• **JOB**:
Can you extend the text on exponential sums and the lattice discriminant, continuing from its last line?

• **TEXT FOR ANALYSIS**:
——————————
In order to understand the counting function \(N_{\mathbf {y}}(X)\), we encode the summation conditions in exponential sums. Let \(\varvec{\alpha }=(\alpha _2, \ldots , \alpha _{d}) \in [0,1)^{d-1}\), then \(N_{\mathbf {y}}(X)\) is given by

$$\begin{aligned} N_{\mathbf {y}}(X) = \sum _{\mathbf {x} \in \mathfrak {A}_{\mathbf {y}}(X)} \int _{[0,1)^{d-1}} e\bigg (\sum _{j=2}^d \alpha _j \Phi ^{(j)}_{\mathbf {y}}(\mathbf {x})\bigg ) \,\mathrm {d}\varvec{\alpha }= \int _{[0,1)^{d-1}}T_{\mathbf {y}}(\varvec{\alpha }; X) \,\mathrm {d}\varvec{\alpha },\ \end{aligned}$$
(2.4)

where we introduced the exponential sum

$$\begin{aligned} T_{\mathbf {y}}(\varvec{\alpha }; P)=\sum _{\mathbf {x} \in \mathfrak {A}_{\mathbf {y}}(P)}e\bigg (\sum _{j=2}^d \alpha _j \Phi ^{(j)}_{\mathbf {y}}(\mathbf {x})\bigg ). \end{aligned}$$

In our arguments below, we will omit the parameter P from the notation whenever there is no danger of confusion. In particular, we drop it in most cases when \(P=X\), highlighting it only when we consider exponential sums of size different from X.

For simpler notation below, we write \(s = n-1\). The following facts are all contained in [19, Lemma 1] or easy consequences thereof. By part (i) of that lemma, the lattice \(\Lambda _{\mathbf {y}}\) has discriminant

$$\begin{aligned} d(\Lambda _{\mathbf {y}})\ll | \mathbf {l}(\mathbf {y})| \ll |\mathbf {y}|^{d-1}. \end{aligned}$$
(2.5)
——————————
Records from a data source:

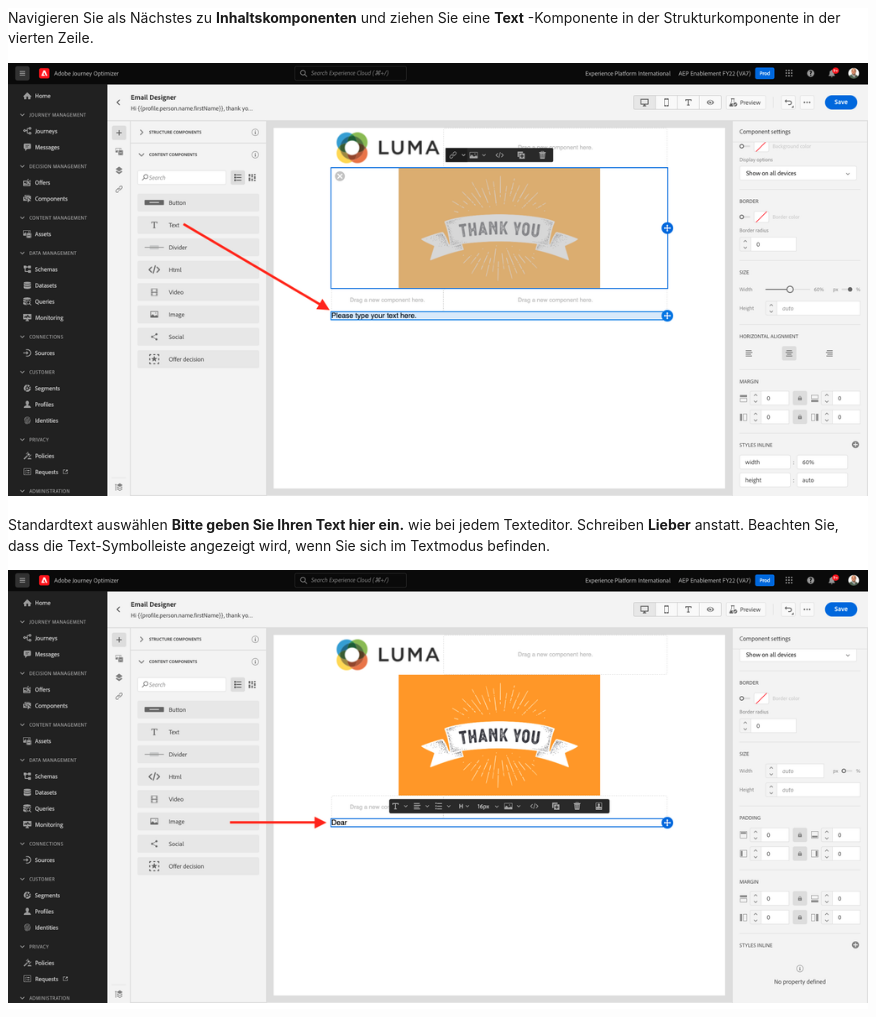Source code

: Navigieren Sie als Nächstes zu **Inhaltskomponenten** und ziehen Sie eine **Text** -Komponente in der Strukturkomponente in der vierten Zeile.

![Journey Optimizer](./images/msg33.png)

Standardtext auswählen **Bitte geben Sie Ihren Text hier ein.** wie bei jedem Texteditor. Schreiben **Lieber** anstatt. Beachten Sie, dass die Text-Symbolleiste angezeigt wird, wenn Sie sich im Textmodus befinden.

![Journey Optimizer](./images/msg34.png)

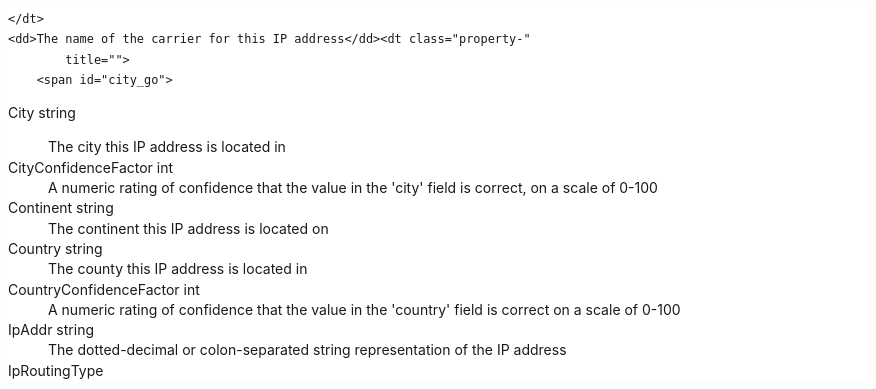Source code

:     </dt>
    <dd>The name of the carrier for this IP address</dd><dt class="property-"
            title="">
        <span id="city_go">
<a data-swiftype-name="resource-property" data-swiftype-type="text" href="#city_go" style="color: inherit; text-decoration: inherit;">City</a>
</span>
        <span class="property-indicator"></span>
        <span class="property-type">string</span>
    </dt>
    <dd>The city this IP address is located in</dd><dt class="property-"
            title="">
        <span id="cityconfidencefactor_go">
<a data-swiftype-name="resource-property" data-swiftype-type="text" href="#cityconfidencefactor_go" style="color: inherit; text-decoration: inherit;">City<wbr>Confidence<wbr>Factor</a>
</span>
        <span class="property-indicator"></span>
        <span class="property-type">int</span>
    </dt>
    <dd>A numeric rating of confidence that the value in the 'city' field is correct, on a scale of 0-100</dd><dt class="property-"
            title="">
        <span id="continent_go">
<a data-swiftype-name="resource-property" data-swiftype-type="text" href="#continent_go" style="color: inherit; text-decoration: inherit;">Continent</a>
</span>
        <span class="property-indicator"></span>
        <span class="property-type">string</span>
    </dt>
    <dd>The continent this IP address is located on</dd><dt class="property-"
            title="">
        <span id="country_go">
<a data-swiftype-name="resource-property" data-swiftype-type="text" href="#country_go" style="color: inherit; text-decoration: inherit;">Country</a>
</span>
        <span class="property-indicator"></span>
        <span class="property-type">string</span>
    </dt>
    <dd>The county this IP address is located in</dd><dt class="property-"
            title="">
        <span id="countryconfidencefactor_go">
<a data-swiftype-name="resource-property" data-swiftype-type="text" href="#countryconfidencefactor_go" style="color: inherit; text-decoration: inherit;">Country<wbr>Confidence<wbr>Factor</a>
</span>
        <span class="property-indicator"></span>
        <span class="property-type">int</span>
    </dt>
    <dd>A numeric rating of confidence that the value in the 'country' field is correct on a scale of 0-100</dd><dt class="property-"
            title="">
        <span id="ipaddr_go">
<a data-swiftype-name="resource-property" data-swiftype-type="text" href="#ipaddr_go" style="color: inherit; text-decoration: inherit;">Ip<wbr>Addr</a>
</span>
        <span class="property-indicator"></span>
        <span class="property-type">string</span>
    </dt>
    <dd>The dotted-decimal or colon-separated string representation of the IP address</dd><dt class="property-"
            title="">
        <span id="iproutingtype_go">
<a data-swiftype-name="resource-property" data-swiftype-type="text" href="#iproutingtype_go" style="color: inherit; text-decoration: inherit;">Ip<wbr>Routing<wbr>Type</a>
</span>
——————————
• **ANSWER BOX**:
Since we will require \(\psi \leqslant (2d)^{-2}\) and thus \(d(\Lambda _{\mathbf {y}}) \ll Y^{d-1} \ll X^{1/d}\), it follows that \({{\,\mathrm{Card}\,}}\mathfrak {A}_{\mathbf {y}}(X) \asymp X^{s}/d(\Lambda _{\mathbf {y}})\). We denote the successive minima of the lattice \(\Lambda _{\mathbf {y}}\) by \(\mu _1 \leqslant \ldots \leqslant \mu _s\), setting \(\mu _s=\mu _{\mathrm {max}}\), and recall that \(\mu _1 \cdots \mu _s \asymp d (\Lambda _{\mathbf {y}})\). Fix a basis \(\mathcal {B} = \{\mathbf {b}_1, \ldots , \mathbf {b}_s\} \subseteq \mathbb {R}^n\) of \(\Lambda _{\mathbf {y}}\), which by part (iii) of the same lemma we are free to choose in such a way that when \(\mathbf {x} \in \mathfrak {A}_{\mathbf {y}}(X)\) with \(\mathbf {x} =\xi _1 \mathbf {b}_1 + \ldots + \xi _s \mathbf {b}_s\), we have \(\xi _i \ll X/|\mathbf {b}_i|\) for \(1 \leqslant i \leqslant s\). We label the basis elements in increasing order, so that \(|\mathbf {b}_1| \leqslant |\mathbf {b}_2| \leqslant \ldots \leqslant |\mathbf {b}_s|\). With \(\mathcal {B}\) thusly chosen, it then is an immediate consequence of the second statement of part (iii) of the abovementioned lemma together with the definition of the successive minima that \(|\mathbf {b}_i| \asymp \mu _i\) for \(1 \leqslant i \leqslant s\).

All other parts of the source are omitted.